Chapitre 6
Quinze jours plus tard.
Jared
— La vache, elle est trop ouf cette salle !
Shawn et Chase s'extasient devant l'immensité de la KeyArena. D'ici quelques heures, nous serons sur scène avec quelque seize mille spectateurs en train de s’égosiller face à nous. Si on assure comme pour toutes nos autres dates, ils seront déchaînés, feront trembler la ferraille de cette salle colossale bardée de trois écrans plats géants pour l'occasion. Une de nos plus grosses dates sur le territoire. Il paraît que l'acoustique est démente, ici. Je devrais être excité, sous pression, heureux ou carrément dingue de tout ça, mais ce n’est pas le cas. À force d’enchaîner les concerts et les festivals, j’en arrive à ne plus réaliser qu’on est en train de vivre notre première tournée mondiale.
Ou ce putain de sentiment de passer à côté de ma vie.
Je fronce les sourcils en voyant Sohan relever les yeux d’une de ces merdes de magazines people, un sourire déconneur sur les lèvres. Je me prépare au pire. Chaque jour, ils me pondent un nouveau truc débile. Que ce soit sur ma coupe de cheveux, mon look que je subis plus que je ne le choisis, mes coups de gueule, et surtout, surtout mon célibat.
Depuis la sortie du clip de Dark Desire, je suis dans la ligne de mire des médias. Ils ont la dalle. Une putain de dalle. La moindre nana qui m’adresse deux mots d’affilée est scannée au radar et mise à poil. Tout ça parce que j’ai fait la connerie d’apparaître torse nu dans un clip bondage…
— Oh Jared ! Félicitations ! À côté de Brad et du sado au fouet. C’est la classe internationale !
Il s’incline alors que des sifflets et des applaudissements retentissent dans toute la salle.
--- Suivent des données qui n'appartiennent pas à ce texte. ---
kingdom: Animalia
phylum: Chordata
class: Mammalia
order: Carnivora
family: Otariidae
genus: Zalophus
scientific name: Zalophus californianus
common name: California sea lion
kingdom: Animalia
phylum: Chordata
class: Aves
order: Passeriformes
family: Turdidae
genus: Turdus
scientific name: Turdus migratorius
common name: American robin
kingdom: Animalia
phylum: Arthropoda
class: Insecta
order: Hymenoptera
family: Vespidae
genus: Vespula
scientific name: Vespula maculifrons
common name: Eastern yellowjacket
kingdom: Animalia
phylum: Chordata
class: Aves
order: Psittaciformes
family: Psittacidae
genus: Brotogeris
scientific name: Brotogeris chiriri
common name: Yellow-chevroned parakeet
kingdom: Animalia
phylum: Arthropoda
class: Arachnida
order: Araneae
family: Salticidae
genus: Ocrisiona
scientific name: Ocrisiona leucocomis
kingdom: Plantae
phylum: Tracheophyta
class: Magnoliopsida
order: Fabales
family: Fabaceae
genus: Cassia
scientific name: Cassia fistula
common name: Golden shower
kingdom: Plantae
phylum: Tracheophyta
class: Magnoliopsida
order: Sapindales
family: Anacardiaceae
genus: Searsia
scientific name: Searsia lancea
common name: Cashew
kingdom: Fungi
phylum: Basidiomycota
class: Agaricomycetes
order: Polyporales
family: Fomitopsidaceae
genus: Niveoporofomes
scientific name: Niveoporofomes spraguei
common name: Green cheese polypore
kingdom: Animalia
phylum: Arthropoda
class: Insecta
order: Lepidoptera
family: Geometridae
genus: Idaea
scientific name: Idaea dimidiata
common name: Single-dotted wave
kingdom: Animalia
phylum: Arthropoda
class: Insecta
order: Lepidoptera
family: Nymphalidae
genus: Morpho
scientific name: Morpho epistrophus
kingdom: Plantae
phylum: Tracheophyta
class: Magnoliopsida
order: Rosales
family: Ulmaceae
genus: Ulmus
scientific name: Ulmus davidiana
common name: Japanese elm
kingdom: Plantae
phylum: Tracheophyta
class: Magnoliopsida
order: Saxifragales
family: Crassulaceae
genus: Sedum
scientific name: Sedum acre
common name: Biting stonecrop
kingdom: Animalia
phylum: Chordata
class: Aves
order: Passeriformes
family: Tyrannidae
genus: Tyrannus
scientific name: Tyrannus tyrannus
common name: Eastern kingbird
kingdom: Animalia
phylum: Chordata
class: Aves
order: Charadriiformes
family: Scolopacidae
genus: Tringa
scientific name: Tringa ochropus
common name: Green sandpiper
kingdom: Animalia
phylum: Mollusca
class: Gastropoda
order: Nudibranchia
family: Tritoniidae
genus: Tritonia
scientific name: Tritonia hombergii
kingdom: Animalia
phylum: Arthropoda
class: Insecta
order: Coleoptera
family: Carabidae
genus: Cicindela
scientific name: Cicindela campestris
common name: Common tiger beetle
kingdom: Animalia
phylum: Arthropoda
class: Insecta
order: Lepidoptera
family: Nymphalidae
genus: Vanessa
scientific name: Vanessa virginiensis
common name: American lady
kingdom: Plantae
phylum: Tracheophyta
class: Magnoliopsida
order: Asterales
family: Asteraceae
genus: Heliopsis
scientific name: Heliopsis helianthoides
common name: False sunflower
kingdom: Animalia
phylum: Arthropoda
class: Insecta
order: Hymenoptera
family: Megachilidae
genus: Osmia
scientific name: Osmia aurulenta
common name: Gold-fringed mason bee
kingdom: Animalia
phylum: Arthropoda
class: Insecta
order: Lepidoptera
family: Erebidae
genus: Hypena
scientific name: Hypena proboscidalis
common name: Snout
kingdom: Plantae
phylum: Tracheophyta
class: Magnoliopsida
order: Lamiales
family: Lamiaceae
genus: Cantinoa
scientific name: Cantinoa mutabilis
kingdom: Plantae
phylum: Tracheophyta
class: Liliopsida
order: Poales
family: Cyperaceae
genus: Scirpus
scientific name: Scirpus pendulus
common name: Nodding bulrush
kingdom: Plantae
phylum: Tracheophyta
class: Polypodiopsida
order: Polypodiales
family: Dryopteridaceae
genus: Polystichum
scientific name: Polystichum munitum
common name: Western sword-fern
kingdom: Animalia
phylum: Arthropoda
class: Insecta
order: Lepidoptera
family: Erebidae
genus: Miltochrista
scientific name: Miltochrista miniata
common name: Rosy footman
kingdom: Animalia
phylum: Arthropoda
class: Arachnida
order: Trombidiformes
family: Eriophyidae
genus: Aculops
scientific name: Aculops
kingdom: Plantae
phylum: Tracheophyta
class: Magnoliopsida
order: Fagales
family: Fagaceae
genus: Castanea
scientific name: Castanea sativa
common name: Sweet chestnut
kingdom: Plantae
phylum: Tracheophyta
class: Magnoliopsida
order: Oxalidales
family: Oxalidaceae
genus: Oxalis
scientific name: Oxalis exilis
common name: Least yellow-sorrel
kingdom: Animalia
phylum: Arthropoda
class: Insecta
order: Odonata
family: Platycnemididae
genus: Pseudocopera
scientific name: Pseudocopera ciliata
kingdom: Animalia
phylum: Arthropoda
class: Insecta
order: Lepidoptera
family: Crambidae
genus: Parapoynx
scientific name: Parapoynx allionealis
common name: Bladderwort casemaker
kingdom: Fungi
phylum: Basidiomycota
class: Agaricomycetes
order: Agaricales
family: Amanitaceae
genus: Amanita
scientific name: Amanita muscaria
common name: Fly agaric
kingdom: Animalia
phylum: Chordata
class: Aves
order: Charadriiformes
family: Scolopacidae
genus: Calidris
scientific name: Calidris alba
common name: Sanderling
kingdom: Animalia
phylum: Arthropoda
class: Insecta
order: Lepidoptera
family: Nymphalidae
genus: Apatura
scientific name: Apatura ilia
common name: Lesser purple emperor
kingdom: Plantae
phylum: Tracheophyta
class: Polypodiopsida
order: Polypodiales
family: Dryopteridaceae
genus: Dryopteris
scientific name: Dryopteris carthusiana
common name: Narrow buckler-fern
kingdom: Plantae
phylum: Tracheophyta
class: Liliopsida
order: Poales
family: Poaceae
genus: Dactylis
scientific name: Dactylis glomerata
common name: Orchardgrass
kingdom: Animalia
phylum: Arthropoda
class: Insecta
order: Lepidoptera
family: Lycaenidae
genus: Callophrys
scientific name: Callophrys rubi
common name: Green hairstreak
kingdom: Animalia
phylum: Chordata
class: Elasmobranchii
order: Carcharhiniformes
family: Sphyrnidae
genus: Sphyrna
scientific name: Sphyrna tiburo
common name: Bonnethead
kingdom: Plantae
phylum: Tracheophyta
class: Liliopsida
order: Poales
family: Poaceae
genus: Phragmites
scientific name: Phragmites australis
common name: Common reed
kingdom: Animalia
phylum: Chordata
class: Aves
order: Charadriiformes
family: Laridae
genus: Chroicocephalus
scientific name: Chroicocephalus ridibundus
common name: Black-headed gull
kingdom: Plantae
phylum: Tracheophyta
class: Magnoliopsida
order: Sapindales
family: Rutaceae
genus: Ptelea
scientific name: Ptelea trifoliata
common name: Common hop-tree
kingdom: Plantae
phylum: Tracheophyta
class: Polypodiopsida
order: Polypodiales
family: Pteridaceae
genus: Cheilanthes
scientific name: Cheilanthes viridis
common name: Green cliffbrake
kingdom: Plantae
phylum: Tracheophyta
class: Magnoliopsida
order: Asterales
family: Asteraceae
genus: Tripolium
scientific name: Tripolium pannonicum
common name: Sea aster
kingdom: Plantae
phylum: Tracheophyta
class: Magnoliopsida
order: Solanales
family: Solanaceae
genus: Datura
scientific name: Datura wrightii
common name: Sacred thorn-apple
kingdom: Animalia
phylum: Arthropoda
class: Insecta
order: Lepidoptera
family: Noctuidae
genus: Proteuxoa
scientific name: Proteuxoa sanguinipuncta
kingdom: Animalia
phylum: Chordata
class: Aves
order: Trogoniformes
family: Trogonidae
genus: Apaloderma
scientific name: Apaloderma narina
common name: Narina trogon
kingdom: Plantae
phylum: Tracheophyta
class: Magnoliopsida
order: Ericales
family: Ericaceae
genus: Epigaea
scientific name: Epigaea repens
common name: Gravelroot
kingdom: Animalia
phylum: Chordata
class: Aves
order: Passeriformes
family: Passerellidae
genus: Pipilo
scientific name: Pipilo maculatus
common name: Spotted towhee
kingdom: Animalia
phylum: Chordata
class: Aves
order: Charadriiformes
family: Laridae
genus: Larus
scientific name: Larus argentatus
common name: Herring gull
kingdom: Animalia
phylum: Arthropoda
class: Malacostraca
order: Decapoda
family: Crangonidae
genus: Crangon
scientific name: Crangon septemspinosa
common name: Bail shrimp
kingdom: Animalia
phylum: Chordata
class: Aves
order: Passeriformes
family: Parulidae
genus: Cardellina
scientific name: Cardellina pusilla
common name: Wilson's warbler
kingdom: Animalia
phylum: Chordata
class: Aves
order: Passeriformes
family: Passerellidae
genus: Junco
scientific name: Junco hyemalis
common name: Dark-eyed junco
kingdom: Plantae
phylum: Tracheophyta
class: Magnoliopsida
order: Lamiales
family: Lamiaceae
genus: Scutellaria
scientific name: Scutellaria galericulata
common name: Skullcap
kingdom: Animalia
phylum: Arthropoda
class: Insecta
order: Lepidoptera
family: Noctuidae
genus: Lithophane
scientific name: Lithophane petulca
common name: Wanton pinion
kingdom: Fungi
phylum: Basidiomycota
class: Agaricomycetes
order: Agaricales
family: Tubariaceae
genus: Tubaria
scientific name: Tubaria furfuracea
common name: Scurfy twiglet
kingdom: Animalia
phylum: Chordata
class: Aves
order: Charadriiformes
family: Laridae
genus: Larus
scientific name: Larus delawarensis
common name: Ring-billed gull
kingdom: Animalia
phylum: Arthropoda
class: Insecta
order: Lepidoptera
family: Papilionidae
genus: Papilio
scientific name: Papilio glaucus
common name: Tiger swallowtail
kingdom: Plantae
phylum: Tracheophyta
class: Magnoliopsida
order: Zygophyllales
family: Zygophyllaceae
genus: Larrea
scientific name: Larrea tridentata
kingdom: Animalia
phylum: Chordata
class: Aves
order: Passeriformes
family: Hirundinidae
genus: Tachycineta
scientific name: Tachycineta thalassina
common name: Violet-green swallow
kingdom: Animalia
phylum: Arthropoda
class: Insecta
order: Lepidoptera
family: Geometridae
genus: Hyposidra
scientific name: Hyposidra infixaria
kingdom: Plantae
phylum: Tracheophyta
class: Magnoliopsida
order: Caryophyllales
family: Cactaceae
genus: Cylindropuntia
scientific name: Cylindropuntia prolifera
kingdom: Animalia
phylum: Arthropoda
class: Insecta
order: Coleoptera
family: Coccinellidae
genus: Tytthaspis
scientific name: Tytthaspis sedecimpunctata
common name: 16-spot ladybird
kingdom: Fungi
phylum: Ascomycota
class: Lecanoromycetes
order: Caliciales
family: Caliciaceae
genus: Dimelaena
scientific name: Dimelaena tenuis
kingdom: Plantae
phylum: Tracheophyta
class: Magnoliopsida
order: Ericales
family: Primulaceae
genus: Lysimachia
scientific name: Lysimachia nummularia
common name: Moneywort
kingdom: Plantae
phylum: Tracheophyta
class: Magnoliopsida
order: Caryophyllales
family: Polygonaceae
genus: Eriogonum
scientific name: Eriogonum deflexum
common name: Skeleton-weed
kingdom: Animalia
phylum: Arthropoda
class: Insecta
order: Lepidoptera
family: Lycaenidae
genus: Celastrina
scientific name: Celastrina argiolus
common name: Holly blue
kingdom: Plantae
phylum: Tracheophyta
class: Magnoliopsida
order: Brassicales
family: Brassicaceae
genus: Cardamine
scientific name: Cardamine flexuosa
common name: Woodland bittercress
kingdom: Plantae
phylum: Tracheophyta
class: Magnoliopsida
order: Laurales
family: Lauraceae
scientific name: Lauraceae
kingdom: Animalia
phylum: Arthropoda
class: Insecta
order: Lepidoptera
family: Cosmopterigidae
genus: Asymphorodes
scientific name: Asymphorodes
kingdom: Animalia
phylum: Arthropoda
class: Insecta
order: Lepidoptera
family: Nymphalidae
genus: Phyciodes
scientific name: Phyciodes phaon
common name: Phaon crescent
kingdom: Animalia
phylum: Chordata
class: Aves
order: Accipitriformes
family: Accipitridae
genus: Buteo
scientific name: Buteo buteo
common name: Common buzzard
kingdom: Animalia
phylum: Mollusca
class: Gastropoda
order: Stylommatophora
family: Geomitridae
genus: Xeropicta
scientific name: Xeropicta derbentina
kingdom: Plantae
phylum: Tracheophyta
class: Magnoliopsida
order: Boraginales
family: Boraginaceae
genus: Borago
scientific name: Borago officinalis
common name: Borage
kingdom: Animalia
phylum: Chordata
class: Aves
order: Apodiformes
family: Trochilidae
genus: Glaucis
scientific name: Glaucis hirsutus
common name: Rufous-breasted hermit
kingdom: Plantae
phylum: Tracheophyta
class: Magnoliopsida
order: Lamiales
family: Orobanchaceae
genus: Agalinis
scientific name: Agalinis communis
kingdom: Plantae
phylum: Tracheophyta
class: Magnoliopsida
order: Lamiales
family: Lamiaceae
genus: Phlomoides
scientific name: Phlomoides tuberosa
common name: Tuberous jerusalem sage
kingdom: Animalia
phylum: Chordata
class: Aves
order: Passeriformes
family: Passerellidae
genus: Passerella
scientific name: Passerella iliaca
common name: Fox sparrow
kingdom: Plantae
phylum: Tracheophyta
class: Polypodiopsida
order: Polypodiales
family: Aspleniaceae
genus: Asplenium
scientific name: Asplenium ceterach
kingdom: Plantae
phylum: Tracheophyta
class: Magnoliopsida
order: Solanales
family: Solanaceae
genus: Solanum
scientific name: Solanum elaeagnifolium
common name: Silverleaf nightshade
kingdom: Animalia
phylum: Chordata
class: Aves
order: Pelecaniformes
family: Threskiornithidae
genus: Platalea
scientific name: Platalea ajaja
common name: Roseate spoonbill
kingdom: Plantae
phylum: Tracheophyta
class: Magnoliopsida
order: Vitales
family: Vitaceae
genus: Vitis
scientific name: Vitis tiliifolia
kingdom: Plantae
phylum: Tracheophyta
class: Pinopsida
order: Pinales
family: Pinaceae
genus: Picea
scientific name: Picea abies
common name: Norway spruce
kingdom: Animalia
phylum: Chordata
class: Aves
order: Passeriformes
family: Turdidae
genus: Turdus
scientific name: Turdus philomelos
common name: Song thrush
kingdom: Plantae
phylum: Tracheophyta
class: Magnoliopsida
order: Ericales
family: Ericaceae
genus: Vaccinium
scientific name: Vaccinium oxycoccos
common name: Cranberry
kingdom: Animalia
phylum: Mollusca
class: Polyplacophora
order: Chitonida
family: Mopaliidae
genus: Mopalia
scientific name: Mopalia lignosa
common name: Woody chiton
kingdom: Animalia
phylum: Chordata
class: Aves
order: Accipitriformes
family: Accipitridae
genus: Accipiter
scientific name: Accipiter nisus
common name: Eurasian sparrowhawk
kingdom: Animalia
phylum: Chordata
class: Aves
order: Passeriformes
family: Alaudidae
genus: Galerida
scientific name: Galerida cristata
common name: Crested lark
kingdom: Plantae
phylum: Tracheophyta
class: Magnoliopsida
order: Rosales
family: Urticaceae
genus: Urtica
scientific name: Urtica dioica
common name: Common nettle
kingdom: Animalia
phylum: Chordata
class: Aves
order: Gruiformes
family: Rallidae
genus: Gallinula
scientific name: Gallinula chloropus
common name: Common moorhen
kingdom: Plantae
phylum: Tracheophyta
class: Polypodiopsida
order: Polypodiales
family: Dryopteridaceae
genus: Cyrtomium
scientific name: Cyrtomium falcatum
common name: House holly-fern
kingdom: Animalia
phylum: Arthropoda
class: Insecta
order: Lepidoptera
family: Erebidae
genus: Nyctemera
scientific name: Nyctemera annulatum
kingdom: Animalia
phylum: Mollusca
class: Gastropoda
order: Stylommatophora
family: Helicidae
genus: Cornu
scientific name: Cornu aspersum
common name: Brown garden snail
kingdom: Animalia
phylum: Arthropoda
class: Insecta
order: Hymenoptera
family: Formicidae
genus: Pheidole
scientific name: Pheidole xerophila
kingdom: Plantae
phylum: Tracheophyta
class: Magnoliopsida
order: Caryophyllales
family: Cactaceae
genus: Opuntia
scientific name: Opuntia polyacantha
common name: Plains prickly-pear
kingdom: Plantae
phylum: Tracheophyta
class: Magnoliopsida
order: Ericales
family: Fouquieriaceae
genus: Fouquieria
C’est quoi encore cette merde ?
Marlène, le rouge aux joues, arrache le torchon médiatique des mains de notre ingénieur son et m’adresse une moue intimidée :
— Tu viens d’être élu dans le top 5 des hommes les plus sexy de la planète par Glamour UK ce matin.
Les sifflements redoublent et Shawn m’assène une tape monstrueuse dans le dos.
— Oh merde, mec, t’es une bombe planétaire, maintenant ! Je savais que tu faisais fantasmer les gonzesses, mais là, t’arrives encore à m’épater !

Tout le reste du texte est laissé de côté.